What to work on - Copy out the fleet design text below in full, word for word, keeping its line breaks.

This page explores what a fleet fundamentally is — how it is defined, whether it persists beyond a single order, and what that means for the player's relationship with their forces.

It does not describe final game behavior. It captures the current direction and unresolved design choices.


Goal

The goal is to define the fleet as a game object in a way that:

  • supports meaningful long-term investment (specialists, history, reputation)
  • scales cleanly when a player operates many fleets simultaneously
  • does not create unmanageable overhead for players who prefer simplicity
  • fits naturally with the real-time persistent world model

What a Fleet Is

A fleet is a group of ships dispatched together under a single order. The order defines the fleet's current purpose: movement to a destination, an attack, a trade run, an anchor at a location.

A fleet can contain any number of ships (subject to limits described in Fleet Limits) and may carry specialists assigned to augment its capabilities.


The Core Design Fork: Persistent vs. Transient

Persistent fleet identity

A fleet is a named, long-lived entity. It exists before, during, and after any individual order. Ships are added to and removed from it over time. Specialists stay attached to it. The fleet may accumulate a history — engagements fought, routes run, reputation earned.

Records
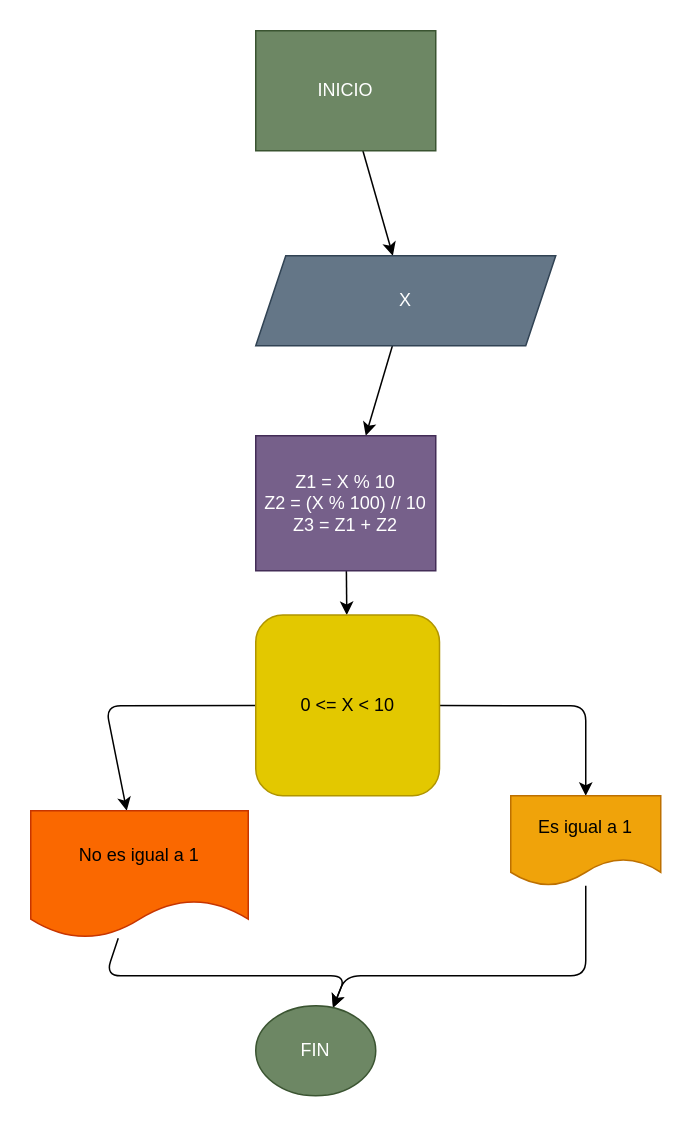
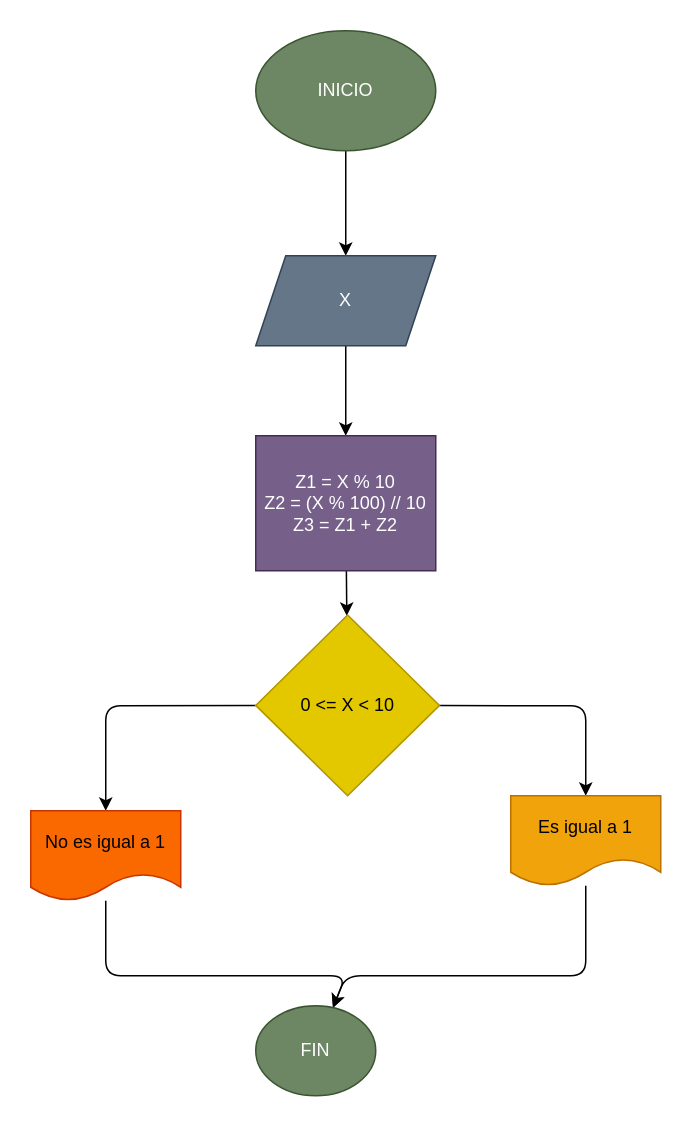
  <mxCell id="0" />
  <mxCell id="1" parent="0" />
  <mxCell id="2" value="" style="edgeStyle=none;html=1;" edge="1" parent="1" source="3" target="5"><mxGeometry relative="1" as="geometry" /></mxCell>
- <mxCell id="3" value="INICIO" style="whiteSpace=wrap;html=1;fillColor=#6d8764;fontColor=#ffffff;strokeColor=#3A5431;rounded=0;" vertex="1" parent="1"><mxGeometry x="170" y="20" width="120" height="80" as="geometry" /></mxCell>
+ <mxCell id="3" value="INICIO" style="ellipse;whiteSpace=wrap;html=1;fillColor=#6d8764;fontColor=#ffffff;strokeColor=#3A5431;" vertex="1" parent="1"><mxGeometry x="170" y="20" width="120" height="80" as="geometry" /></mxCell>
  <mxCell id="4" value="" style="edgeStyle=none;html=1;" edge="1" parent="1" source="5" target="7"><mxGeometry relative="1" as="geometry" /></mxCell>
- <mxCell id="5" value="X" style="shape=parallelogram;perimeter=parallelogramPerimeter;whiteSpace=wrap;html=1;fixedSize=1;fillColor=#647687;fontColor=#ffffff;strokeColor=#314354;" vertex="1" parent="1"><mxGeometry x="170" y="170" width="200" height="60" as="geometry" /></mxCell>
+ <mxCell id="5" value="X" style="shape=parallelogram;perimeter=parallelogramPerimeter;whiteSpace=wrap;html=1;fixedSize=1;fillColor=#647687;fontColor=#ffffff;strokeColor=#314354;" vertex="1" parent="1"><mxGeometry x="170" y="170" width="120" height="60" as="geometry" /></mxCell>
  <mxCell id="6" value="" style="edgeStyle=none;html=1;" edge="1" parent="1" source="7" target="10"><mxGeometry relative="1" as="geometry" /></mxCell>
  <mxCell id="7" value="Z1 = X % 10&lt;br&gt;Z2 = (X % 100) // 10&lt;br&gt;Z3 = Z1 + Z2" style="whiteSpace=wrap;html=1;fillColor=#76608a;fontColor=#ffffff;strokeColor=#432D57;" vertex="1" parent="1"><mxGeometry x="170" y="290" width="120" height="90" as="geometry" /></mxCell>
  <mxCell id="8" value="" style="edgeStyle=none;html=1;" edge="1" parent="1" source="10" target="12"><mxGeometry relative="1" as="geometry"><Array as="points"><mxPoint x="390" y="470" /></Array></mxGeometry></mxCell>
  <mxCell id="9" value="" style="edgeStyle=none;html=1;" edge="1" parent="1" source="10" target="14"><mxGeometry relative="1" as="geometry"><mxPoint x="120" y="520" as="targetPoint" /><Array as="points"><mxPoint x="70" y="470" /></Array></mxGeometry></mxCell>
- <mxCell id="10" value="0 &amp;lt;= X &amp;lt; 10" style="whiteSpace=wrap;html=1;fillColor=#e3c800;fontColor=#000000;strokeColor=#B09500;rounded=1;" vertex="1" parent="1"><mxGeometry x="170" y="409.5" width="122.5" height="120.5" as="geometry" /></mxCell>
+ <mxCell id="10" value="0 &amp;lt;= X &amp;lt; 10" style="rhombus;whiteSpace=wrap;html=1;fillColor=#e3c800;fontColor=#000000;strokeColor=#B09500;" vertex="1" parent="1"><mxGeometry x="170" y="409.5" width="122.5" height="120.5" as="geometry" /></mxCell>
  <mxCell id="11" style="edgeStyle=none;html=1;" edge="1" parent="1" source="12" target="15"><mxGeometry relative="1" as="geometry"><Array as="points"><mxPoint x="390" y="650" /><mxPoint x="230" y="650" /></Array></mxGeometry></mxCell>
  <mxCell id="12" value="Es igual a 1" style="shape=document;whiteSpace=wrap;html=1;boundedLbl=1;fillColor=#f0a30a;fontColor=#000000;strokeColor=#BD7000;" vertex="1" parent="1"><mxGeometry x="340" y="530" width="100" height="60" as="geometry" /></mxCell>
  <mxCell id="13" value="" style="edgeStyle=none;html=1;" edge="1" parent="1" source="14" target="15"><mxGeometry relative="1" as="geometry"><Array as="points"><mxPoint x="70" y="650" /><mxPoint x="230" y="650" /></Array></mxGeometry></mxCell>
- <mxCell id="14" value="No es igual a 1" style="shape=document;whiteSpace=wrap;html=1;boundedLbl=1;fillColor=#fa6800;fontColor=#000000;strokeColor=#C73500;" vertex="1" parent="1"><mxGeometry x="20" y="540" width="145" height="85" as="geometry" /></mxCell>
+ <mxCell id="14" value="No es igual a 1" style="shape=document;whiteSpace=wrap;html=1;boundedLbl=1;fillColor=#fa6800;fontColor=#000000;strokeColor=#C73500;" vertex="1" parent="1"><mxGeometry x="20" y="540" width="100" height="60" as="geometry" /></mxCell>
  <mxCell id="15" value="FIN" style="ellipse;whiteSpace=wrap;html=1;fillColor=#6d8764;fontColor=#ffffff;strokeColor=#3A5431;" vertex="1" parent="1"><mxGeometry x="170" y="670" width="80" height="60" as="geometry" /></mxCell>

...

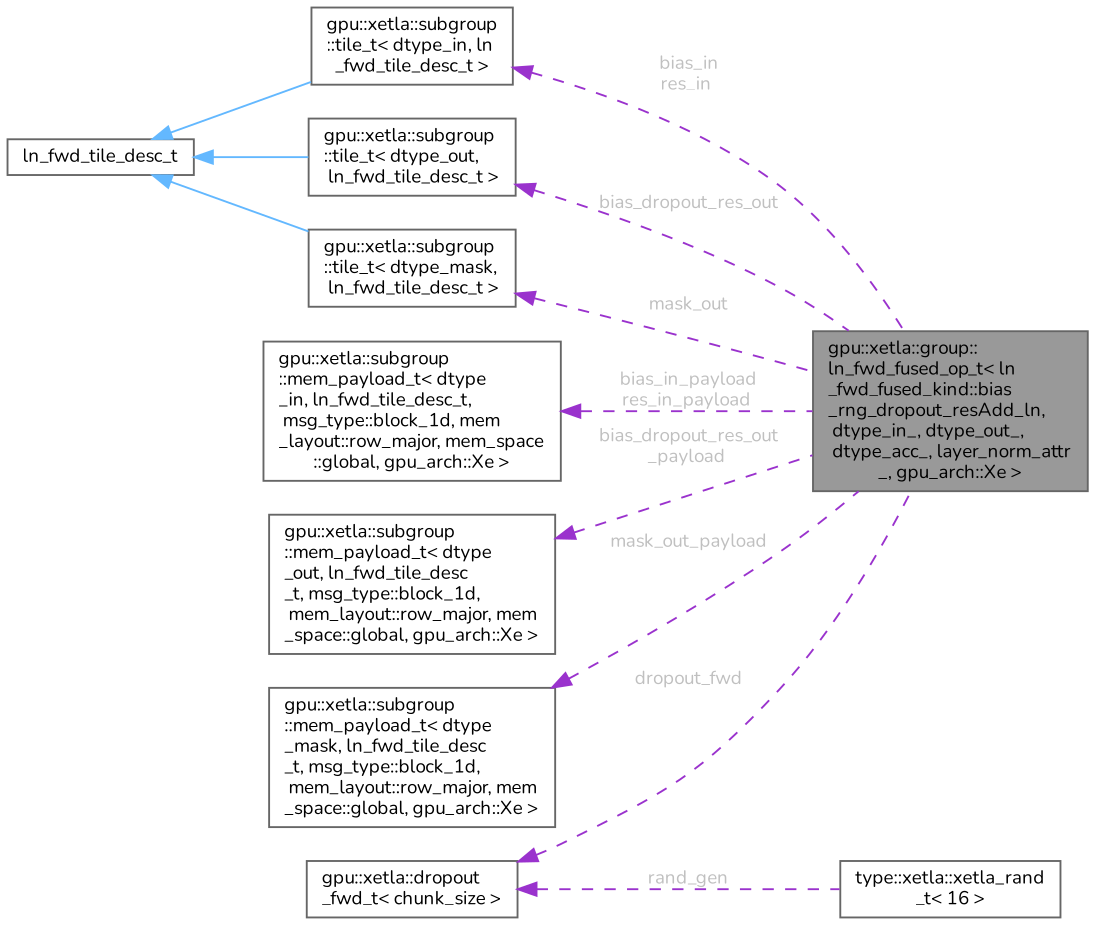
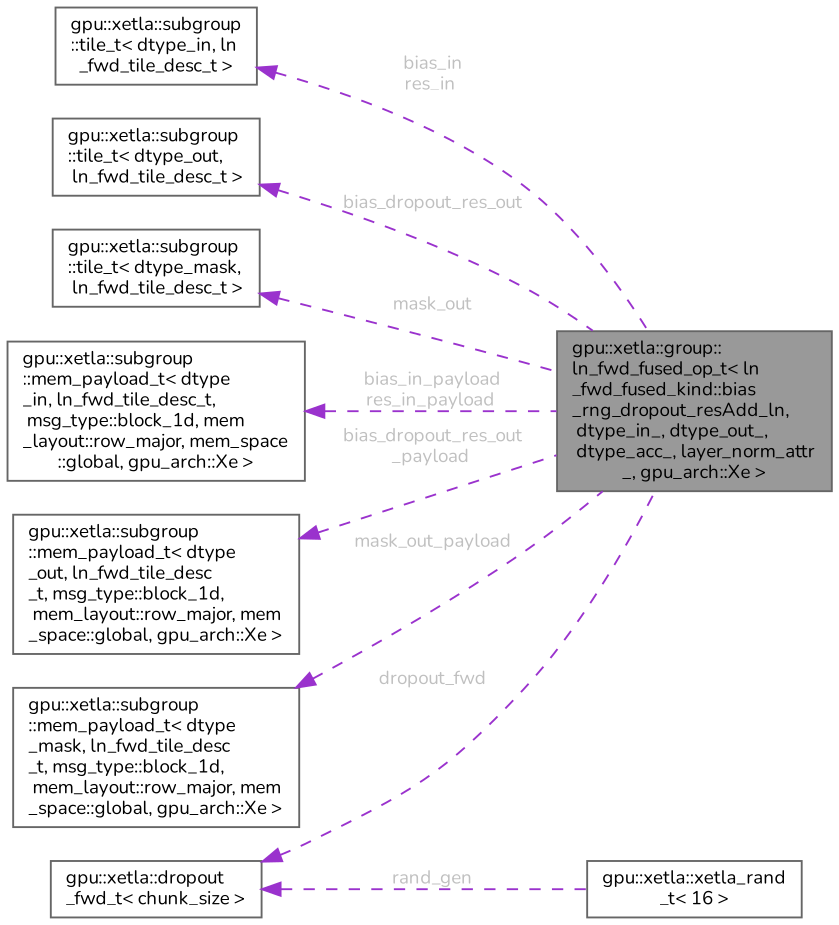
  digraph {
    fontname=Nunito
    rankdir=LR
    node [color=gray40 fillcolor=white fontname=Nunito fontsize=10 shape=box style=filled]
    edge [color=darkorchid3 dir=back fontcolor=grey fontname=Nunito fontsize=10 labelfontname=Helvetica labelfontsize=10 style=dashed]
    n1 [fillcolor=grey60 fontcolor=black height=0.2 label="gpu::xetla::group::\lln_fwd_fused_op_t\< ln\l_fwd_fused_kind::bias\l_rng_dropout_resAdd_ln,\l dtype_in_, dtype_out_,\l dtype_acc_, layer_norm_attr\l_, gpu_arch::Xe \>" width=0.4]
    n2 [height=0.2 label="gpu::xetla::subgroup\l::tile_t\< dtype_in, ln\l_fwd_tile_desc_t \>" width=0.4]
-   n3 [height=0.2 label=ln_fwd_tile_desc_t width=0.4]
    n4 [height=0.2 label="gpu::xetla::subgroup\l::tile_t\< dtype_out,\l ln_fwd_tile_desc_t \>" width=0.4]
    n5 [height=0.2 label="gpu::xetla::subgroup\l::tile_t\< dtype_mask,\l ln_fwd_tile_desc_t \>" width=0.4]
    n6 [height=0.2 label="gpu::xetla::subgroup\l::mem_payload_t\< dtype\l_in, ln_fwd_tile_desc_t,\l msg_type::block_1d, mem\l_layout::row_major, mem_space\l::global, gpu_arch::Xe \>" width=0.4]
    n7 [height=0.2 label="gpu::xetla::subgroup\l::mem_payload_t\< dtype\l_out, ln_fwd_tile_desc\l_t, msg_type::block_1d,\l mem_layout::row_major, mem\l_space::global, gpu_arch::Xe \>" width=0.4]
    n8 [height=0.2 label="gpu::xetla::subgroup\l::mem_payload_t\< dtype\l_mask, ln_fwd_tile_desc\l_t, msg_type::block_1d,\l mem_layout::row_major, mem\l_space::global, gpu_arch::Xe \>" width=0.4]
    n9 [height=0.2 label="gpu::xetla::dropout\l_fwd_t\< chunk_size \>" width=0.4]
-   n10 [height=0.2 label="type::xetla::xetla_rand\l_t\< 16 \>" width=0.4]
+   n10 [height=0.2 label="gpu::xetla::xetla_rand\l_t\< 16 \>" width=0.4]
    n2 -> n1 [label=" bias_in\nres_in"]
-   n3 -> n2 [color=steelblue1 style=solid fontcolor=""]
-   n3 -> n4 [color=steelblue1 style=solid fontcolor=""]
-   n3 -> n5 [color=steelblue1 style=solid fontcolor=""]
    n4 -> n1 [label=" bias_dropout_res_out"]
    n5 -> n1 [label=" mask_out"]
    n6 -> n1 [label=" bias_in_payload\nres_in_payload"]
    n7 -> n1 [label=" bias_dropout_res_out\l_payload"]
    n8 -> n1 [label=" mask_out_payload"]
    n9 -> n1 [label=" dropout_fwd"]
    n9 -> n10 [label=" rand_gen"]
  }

Solution to the problem -
This page explores what a fleet fundamentally is — how it is defined, whether it persists beyond a single order, and what that means for the player's relationship with their forces.

It does not describe final game behavior. It captures the current direction and unresolved design choices.


Goal

The goal is to define the fleet as a game object in a way that:

  • supports meaningful long-term investment (specialists, history, reputation)
  • scales cleanly when a player operates many fleets simultaneously
  • does not create unmanageable overhead for players who prefer simplicity
  • fits naturally with the real-time persistent world model

What a Fleet Is

A fleet is a group of ships dispatched together under a single order. The order defines the fleet's current purpose: movement to a destination, an attack, a trade run, an anchor at a location.

A fleet can contain any number of ships (subject to limits described in Fleet Limits) and may carry specialists assigned to augment its capabilities.


The Core Design Fork: Persistent vs. Transient

Persistent fleet identity

A fleet is a named, long-lived entity. It exists before, during, and after any individual order. Ships are added to and removed from it over time. Specialists stay attached to it. The fleet may accumulate a history — engagements fought, routes run, reputation earned.